Carro invade calçada e atropela pedestre no metrô da 102 Sul

agosto 20, 2026
Plataforma de estação do Metrô-DF com placa indicando sentido Ceilândia e Samambaia

Um carro invadiu a calçada e atropelou um pedestre na entrada da Estação 102 Sul do Metrô-DF, na tarde desta quarta-feira (19), por volta das 17h39. A vítima foi encontrada caída no local e levada consciente e orientada para um hospital da região.

O Corpo de Bombeiros Militar do Distrito Federal (CBMDF) mobilizou três viaturas para o atendimento. A corporação não detalhou a dinâmica do acidente. A Polícia Militar do Distrito Federal foi acionada para apoiar a ocorrência.

O motorista permaneceu no local e não precisou de atendimento hospitalar. As informações foram divulgadas pelo portal Metrópoles.

Onde foi o atropelamento

A Estação 102 Sul fica na Asa Sul, no trecho do Metrô-DF que liga o Plano Piloto a Ceilândia e a Samambaia. O atropelamento ocorreu na área de entrada da estação, fora da plataforma.

Até a publicação, nem o CBMDF nem a PMDF informaram a causa do desvio do veículo para a calçada, e não há registro divulgado de teste de alcoolemia no condutor.

O que diz a lei sobre subir na calçada

O Código de Trânsito Brasileiro trata o avanço sobre a calçada como infração gravíssima. O artigo 193 prevê multa para quem transita com o veículo em calçadas, passeios, passarelas, ciclovias, ilhas, refúgios, canteiros centrais e divisores de pista de rolamento.

Quando há vítima, a apuração deixa de ser apenas administrativa. O caso passa a tramitar também na esfera criminal, com a possibilidade de enquadramento por lesão corporal culposa na direção de veículo automotor, previsto no artigo 303 do mesmo código.

A pena desse crime é de detenção de seis meses a dois anos, somada à suspensão ou à proibição de se obter a permissão ou a habilitação para dirigir. O próprio artigo 303 prevê aumento de pena quando o condutor não possui habilitação, quando o atropelamento ocorre sobre a faixa de pedestres ou na calçada, e quando o motorista deixa de prestar socorro à vítima.

Se a perícia apontar que o condutor estava sob influência de álcool ou de outra substância psicoativa, a lesão corporal culposa passa a ser punida com reclusão de dois a cinco anos, em regra prevista no parágrafo único do artigo 303 combinado com o artigo 302.

A pena e o enquadramento dependem do que a perícia apontar sobre velocidade, estado do condutor e condições da via. Nenhuma dessas hipóteses foi confirmada pelas autoridades neste caso até a publicação.

Como registrar e acompanhar a ocorrência

Quem se envolve em acidente com vítima no Distrito Federal deve acionar o socorro antes de qualquer outra providência. Os canais são estes:

  • 193 para o Corpo de Bombeiros, em caso de vítima presa nas ferragens ou em estado grave.
  • 190 para a Polícia Militar, que faz o registro no local e preserva a cena.
  • Delegacia Eletrônica da PCDF para o boletim de ocorrência quando não houver vítima nem crime em andamento.

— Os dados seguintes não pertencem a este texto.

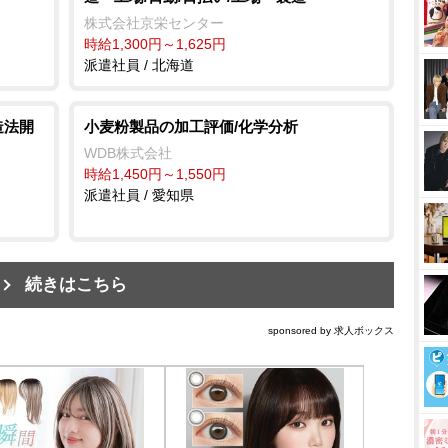
株式会社京栄センター
時給1,300円～1,625円
派遣社員 / 北海道
造法開
小麦粉製品の加工評価/化学分析
WDB株式会社
時給1,450円～1,550円
派遣社員 / 愛知県
続きはこちら
sponsored by 求人ボックス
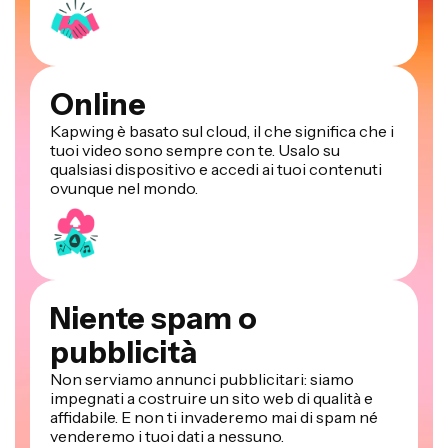
Online
Kapwing è basato sul cloud, il che significa che i
tuoi video sono sempre con te. Usalo su
qualsiasi dispositivo e accedi ai tuoi contenuti
ovunque nel mondo.
Niente spam o
pubblicità
Non serviamo annunci pubblicitari: siamo
impegnati a costruire un sito web di qualità e
affidabile. E non ti invaderemo mai di spam né
venderemo i tuoi dati a nessuno.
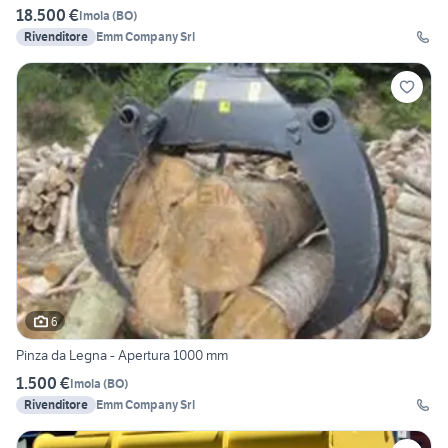
18.500 €
Imola
(
BO
)
Rivenditore
Emm Company Srl
6
Pinza da Legna - Apertura 1000 mm
1.500 €
Imola
(
BO
)
Rivenditore
Emm Company Srl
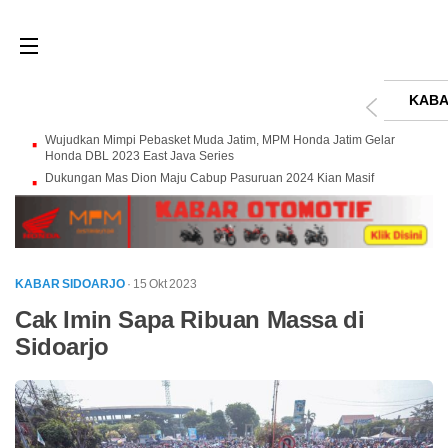
KABA
Wujudkan Mimpi Pebasket Muda Jatim, MPM Honda Jatim Gelar
Honda DBL 2023 East Java Series
Dukungan Mas Dion Maju Cabup Pasuruan 2024 Kian Masif
KABAR SIDOARJO
· 15 Okt 2023
Cak Imin Sapa Ribuan Massa di
Sidoarjo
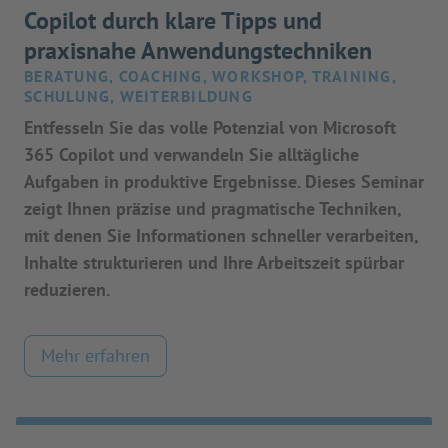
Copilot durch klare Tipps und
praxisnahe Anwendungstechniken
BERATUNG, COACHING, WORKSHOP, TRAINING,
SCHULUNG, WEITERBILDUNG
Entfesseln Sie das volle Potenzial von Microsoft
365 Copilot und verwandeln Sie alltägliche
Aufgaben in produktive Ergebnisse. Dieses Seminar
zeigt Ihnen präzise und pragmatische Techniken,
mit denen Sie Informationen schneller verarbeiten,
Inhalte strukturieren und Ihre Arbeitszeit spürbar
reduzieren.
Mehr erfahren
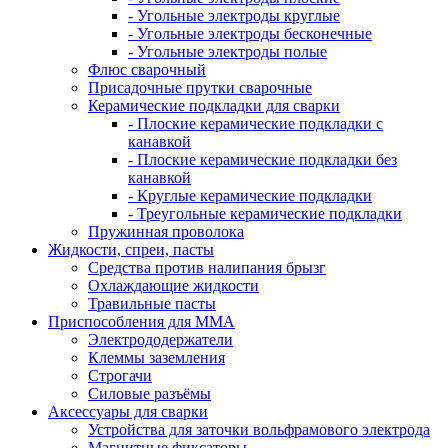
- Угольные электроды круглые
- Угольные электроды бесконечные
- Угольные электроды полые
Флюс сварочный
Присадочные прутки сварочные
Керамические подкладки для сварки
- Плоские керамические подкладки с
канавкой
- Плоские керамические подкладки без
канавкой
- Круглые керамические подкладки
- Треугольные керамические подкладки
Пружинная проволока
Жидкости, спреи, пасты
Средства против налипания брызг
Охлаждающие жидкости
Травильные пасты
Приспособления для ММА
Электрододержатели
Клеммы заземления
Строгачи
Силовые разъёмы
Аксессуары для сварки
Устройства для заточки вольфрамового электрода
Магнитные фиксаторы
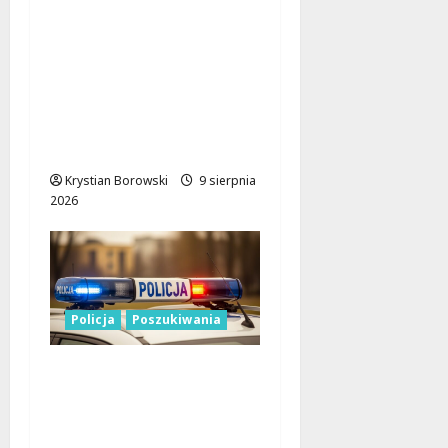
Bezpieczne wakacje z
WOPR. Sprzęt kupiony
dzięki Budżetowi
Obywatelskiemu
Województwa
Łódzkiego już ratuje
życie
Krystian Borowski
9 sierpnia
2026
Policja
Poszukiwania
Zniknięcie w
Tomaszowie
Mazowieckim –
społeczność w akcji!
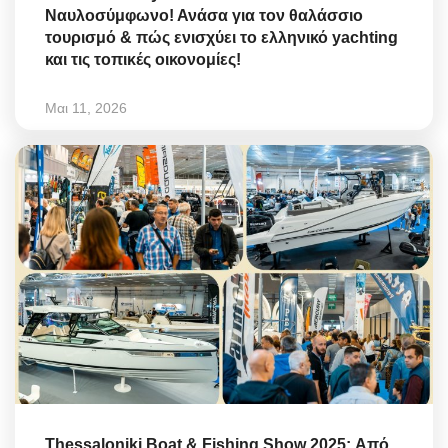
Ναυλοσύμφωνο! Ανάσα για τον θαλάσσιο
τουρισμό & πώς ενισχύει το ελληνικό yachting
και τις τοπικές οικονομίες!
Μαι 11, 2026
Thessaloniki Boat & Fishing Show 2025: Από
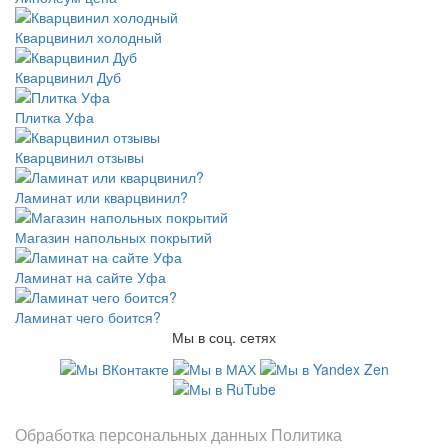
Кварцвинил холодный
Кварцвинил Дуб
Плитка Уфа
Кварцвинил отзывы
Ламинат или кварцвинил?
Магазин напольных покрытий
Ламинат на сайте Уфа
Ламинат чего боится?
Мы в соц. сетях
Информация
Обработка персональных данных
Политика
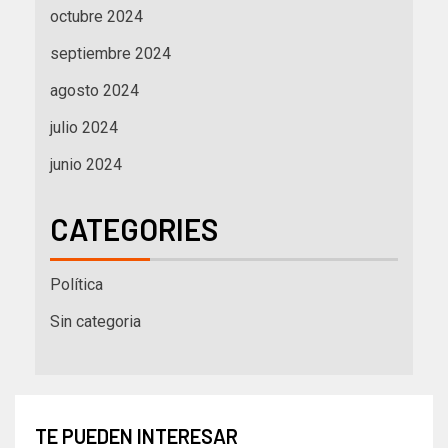
octubre 2024
septiembre 2024
agosto 2024
julio 2024
junio 2024
CATEGORIES
Política
Sin categoria
TE PUEDEN INTERESAR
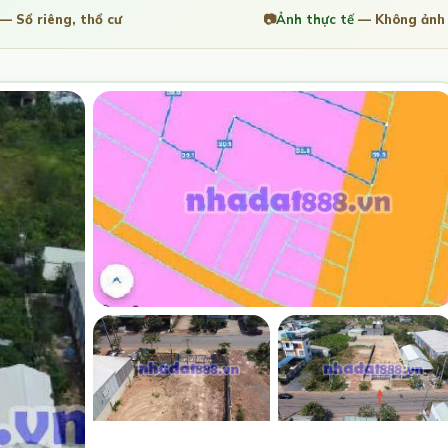
— Sổ riêng, thổ cư
📷
Ảnh thực tế
— Không ảnh 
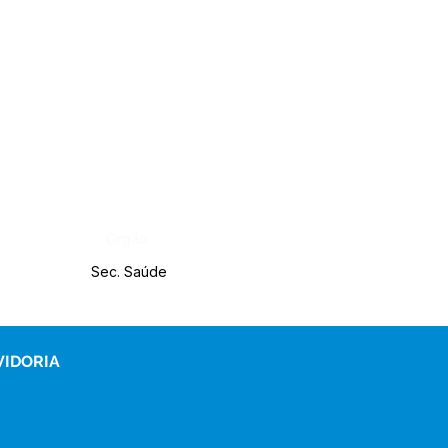
Órgão:
Sec. Saúde
VIDORIA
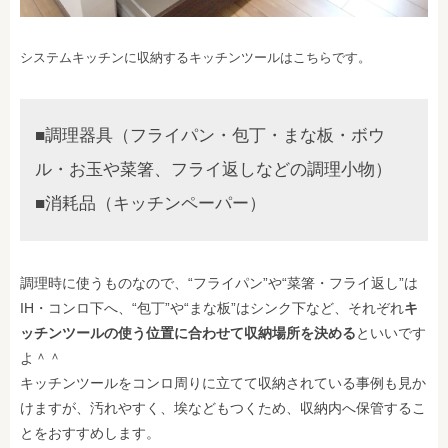
システムキッチンに収納するキッチンツールはこちらです。
■調理器具（フライパン・包丁・まな板・ボウ
ル・お玉や菜箸、フライ返しなどの調理小物）
■消耗品（キッチンペーパー）
調理時に使うものなので、“フライパン”や“菜箸・フライ返し”は
IH・コンロ下へ、“包丁”や“まな板”はシンク下など、それぞれ
キ
ッチンツールの使う位置に合わせて収納場所を決める
といいです
よ＾＾
キッチンツールをコンロ周りに立てて収納されている事例も見か
けますが、汚れやすく、埃などもつくため、収納内へ保管するこ
とをおすすめします。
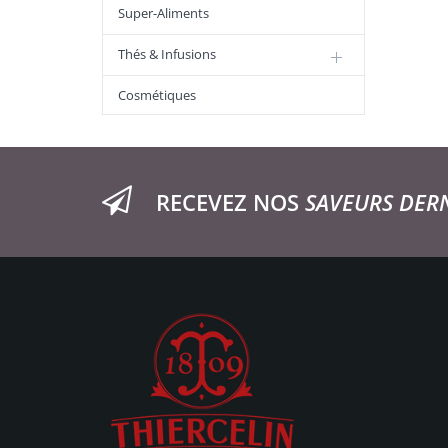
Super-Aliments
Thés & Infusions
Cosmétiques
RECEVEZ NOS
SAVEURS DER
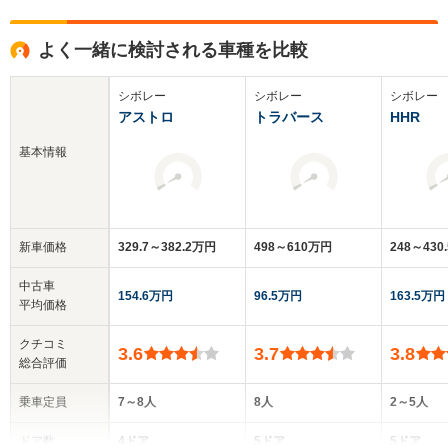
よく一緒に検討される車種を比較
シボレー
シボレー
シボレー
アストロ
トラバース
HHR
基本情報
新車価格
329.7～382.2万円
498～610万円
248～430
中古車
154.6万円
96.5万円
163.5万円
平均価格
クチコミ
3.6
3.7
3.8
総合評価
乗車定員
7～8人
8人
2～5人
ドア数
4ドア
5ドア
5ドア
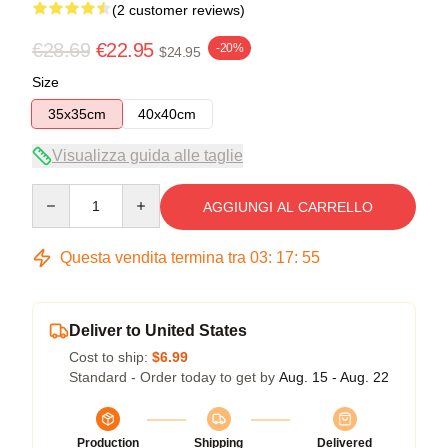
(2 customer reviews)
€28.69
€22.95
-20%
$24.95
Size
35x35cm
40x40cm
Visualizza guida alle taglie
Quantity
AGGIUNGI AL CARRELLO
Questa vendita termina tra
03
:
17
:
54
Deliver to United States
Cost to ship:
$6.99
Standard - Order today to get by
Aug. 15 - Aug. 22
Production
Shipping
Delivered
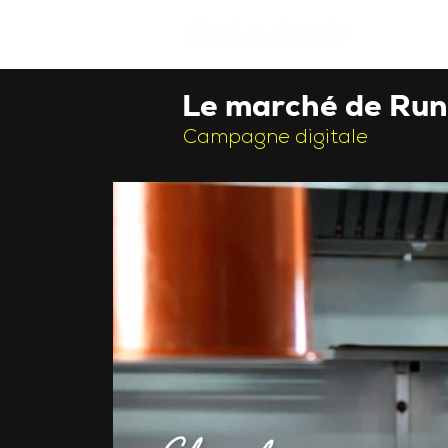
Le marché de Run
Campagne digitale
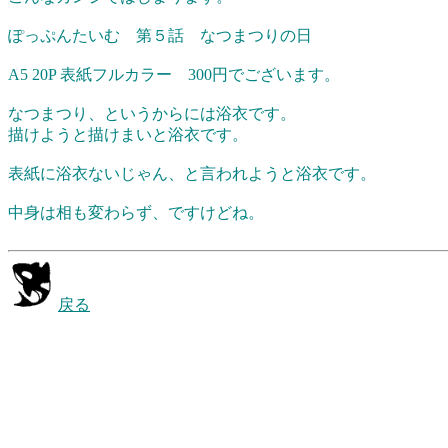
ぽっぷんたいむ 第５話 なつまつりの日
A5 20P 表紙フルカラー 300円でございます。
なつまつり、というからには浴衣です。
描けようと描けまいと浴衣です。
表紙に浴衣ないじゃん、と言われようと浴衣です。
中身は相も変わらず、ですけどね。
戻る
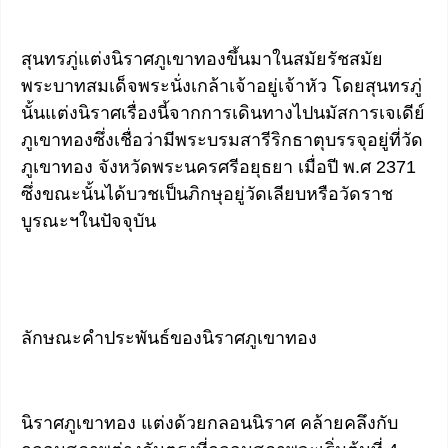
สุนทรภู่แต่งนิราศภูเขาทองขึ้นมาในสมัยรัชสมัย
พระบาทสมเด็จพระนั่งเกล้าเจ้าอยู่เจ้าหัว โดยสุนทรภู่
นั้นแต่งนิราศเรื่องนี้จากการเดินทางไปนมัสการเจเดีย์
ภูเขาทองซึ่งเชื่อว่ามีพระบรมสารีริกธาตุบรรจุอยู่ที่วัด
ภูเขาทอง จังหวัดพระนครศรีอยุธยา เมื่อปี พ.ศ 2371
ซึ่งขณะนั้นได้บวชเป็นภิกษุอยู่วัดเลียบหรือวัดราช
บูรณะฯในปัจจุบัน
ลักษณะคำประพันธ์ของนิราศภูเขาทอง
นิราศภูเขาทอง แต่งด้วยกลอนนิราศ คล้ายคลึงกับ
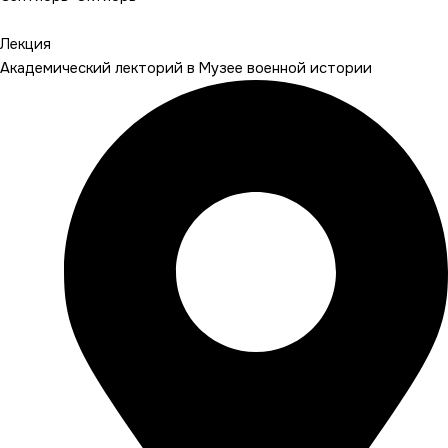
Подробнее
Лекция
Академический лекторий в Музее военной истории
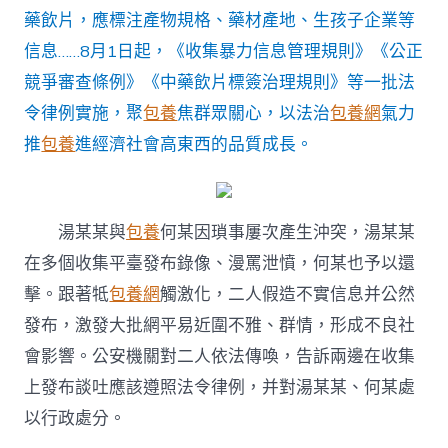
管
藥飲片，應標注產物規格、藥材產地、生孩子企業等
理
信息……8月1日起，《收集暴力信息管理規則》《公正
規
則》
競爭審查條例》《中藥飲片標簽治理規則》等一批法
8
令律例實施，聚
包養
焦群眾關心，以法治
包養網
氣力
月
1
推
包養
進經濟社會高東西的品質成長。
日
起
實
施〉
湯某某與
包養
何某因瑣事屢次產生沖突，湯某某
中
在多個收集平臺發布錄像、漫罵泄憤，何某也予以還
擊。跟著牴
包養網
觸激化，二人假造不實信息并公然
發布，激發大批網平易近圍不雅、群情，形成不良社
會影響。公安機關對二人依法傳喚，告訴兩邊在收集
上發布談吐應該遵照法令律例，并對湯某某、何某處
以行政處分。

Sair do local sem prestar socorro agrava a situação do condutor. O artigo 305 do Código de Trânsito trata a evasão para fugir à responsabilidade civil ou penal como crime autônomo, com pena de detenção de seis meses a um ano, ou multa. Já o artigo 304 pune com a mesma faixa de detenção quem deixa de prestar socorro à vítima, mesmo sem ter dado causa ao acidente, quando podia fazê-lo sem risco pessoal.

Em atropelamento com vítima, o laudo do Instituto de Criminalística costuma ser a peça que define a responsabilidade. Ele mede posição de impacto, marcas de frenagem e trajetória do veículo, e é o documento que separa a falha do condutor de fatores como defeito mecânico ou problema na via.

A vítima e a família têm direito a cópia do boletim de ocorrência e podem acompanhar o inquérito por advogado constituído. Também podem acionar o seguro obrigatório em vigor para cobertura de despesas médicas decorrentes de acidente de trânsito, procedimento que independe da apuração de culpa.

Leia também: TJDFT mantém pena de 12 anos a homem que atropelou a ex-sogra no DF.

Próximos passos

A ocorrência segue para a delegacia da circunscrição, que vai ouvir o condutor e testemunhas. O estado de saúde do pedestre não foi atualizado pelas corporações depois do transporte ao hospital.

A reportagem não obteve, até o fechamento, a posição do Metrô-DF sobre o acesso da estação nem informação sobre eventual interdição do trecho de calçada atingido.